The Arts Now series, presented by the Arts Studies Program and Music Department of North Carolina State University, and curated by NC State composer Rodney Waschka II, can be counted on for interesting programs, with approaches that are new and different, even in the area of contemporary music [full disclosure: I had the pleasure of performing on the series in 2007]. And what is more, these programs are attended by full and appreciative audiences, not always the case for contemporary music, whether here in North Carolina, or in the world’s metropolises.

The evening began with a work for video and electronic music by Ivan Elezovic, “Mediterranean-Riots-Colors,” from 2005, with images focusing on abstractions of crowds, and audio transforming crowd voices. It is an accomplished work, and set the tone for the rest of the program, with works far from what you might usually hear in the concert hall. (The curious can find the piece in its entirety at Elezovic’s website.

Next up was a treat – a world premiere from the pen of composer Stuart Saunders Smith (b. 1948), “Husbands and Wives,” for two saxophonists, in this case, Susan Fancher and her husband, Mark Engebretson, both playing alto sax. Smith is professor of music at the University of Maryland, Baltimore County, and has an extensive oeuvre, focusing primarily on chamber music and works for percussion. Wind players love duos to play for their own enjoyment, although they are heard less frequently in recital, and a compositional challenge is to achieve diversity in writing for two similar or identical instruments playing single lines. In this case the title seems to have led to some serious thinking about the nature of togetherness and harmony.

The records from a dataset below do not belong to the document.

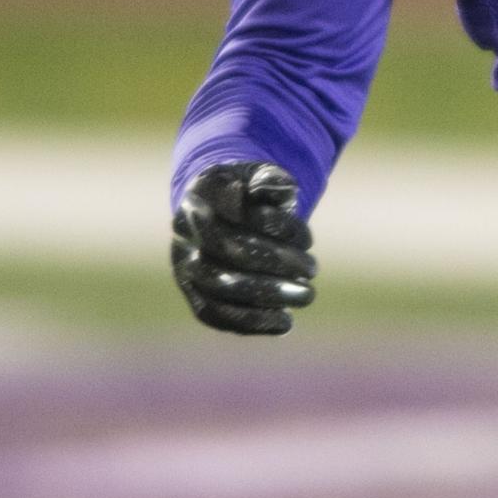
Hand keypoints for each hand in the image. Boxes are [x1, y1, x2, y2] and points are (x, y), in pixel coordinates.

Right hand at [171, 162, 316, 335]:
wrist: (228, 214)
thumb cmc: (254, 194)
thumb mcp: (265, 177)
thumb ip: (273, 180)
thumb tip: (282, 191)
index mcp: (202, 190)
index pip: (233, 206)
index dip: (270, 223)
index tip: (308, 238)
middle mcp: (185, 228)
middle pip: (227, 247)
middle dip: (276, 261)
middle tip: (313, 269)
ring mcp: (184, 262)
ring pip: (219, 285)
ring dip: (268, 294)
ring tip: (306, 295)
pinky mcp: (193, 294)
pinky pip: (216, 314)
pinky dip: (252, 321)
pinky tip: (285, 321)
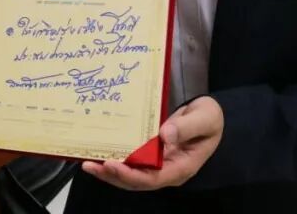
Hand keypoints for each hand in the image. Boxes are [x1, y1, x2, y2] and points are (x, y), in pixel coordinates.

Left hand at [81, 96, 223, 190]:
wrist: (208, 115)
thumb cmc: (209, 117)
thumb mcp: (205, 118)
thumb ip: (187, 126)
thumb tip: (164, 135)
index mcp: (182, 166)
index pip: (154, 178)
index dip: (131, 174)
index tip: (112, 164)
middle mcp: (167, 170)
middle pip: (137, 181)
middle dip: (114, 176)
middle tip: (91, 165)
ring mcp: (158, 165)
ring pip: (131, 176)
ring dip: (109, 172)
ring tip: (87, 164)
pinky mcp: (150, 157)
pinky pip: (130, 164)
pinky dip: (114, 162)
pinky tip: (97, 156)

The work begins in unison, with slow and lyrical material. The voices separate, and eventually return to what you might think of as an “ornamented unison” or heterophony (to use the technical term). Smith then created a faster and more active section, sounding almost medieval in its varied repetition focusing almost obsessively on the same tones. The unison returned, followed by a “subtracted” unison – a solo for Susan, in a more cantabile tone. This solitude seemed to bode ill, for a rather lonely solo for Mark brought the piece to a close. I am sure that each listener might have had their own mental script for the relationship depicted here. The two performers were masterful in bringing across the complex and rhythmically independent nature of the polyphony between the two voices.

The live performance was followed by three “tape” pieces. The Mondrian Variations (1992) by Jaroslaw Kapuscinski were a set of visual and musical ruminations and transformations of original graphical works by Mondrian, with the composer finding aural equivalents for the line and bars that traveled about the screen, beginning with traffic noise and jackhammering (who would have thought it?), moving to spare chords with blue timbres, and finally arriving at manic boogie-woogie, to match the Mondrian piece which references this style.

I enjoyed “Abandoned Lake in Maine” by Mara Helmuth, which transformed the characteristic wail of the loon, bringing it to have something to say about human interactions, but to my ear the piece was just a little too long for its material.

Rodney Waschka’s “La Verdad” (in which the whole piece is built from the phrase “digame” – “tell me” in Spanish), in contrast, takes the listener on a rapid journey before arriving at a unexpected and highly witty conclusion, nothing less than I would expect from this composer, who has strong opinions and is not unwilling to share them.

Closing the evening were the ” Jovian Images” by Reginald Bain, which converted data streams from research on the gas giants (Jupiter, Saturn, Uranus, Neptune) into atmospheric harmonies over which the sax soloist (Fancher) intoned improvisational-sounding explorations. A very attractive work, and brilliantly played (the stratospheric high note from the sax in the first movement was unexpected and extremely effective).

This was an intriguing, exciting, in-drawing evening of music that you won’t hear elsewhere. Bravo!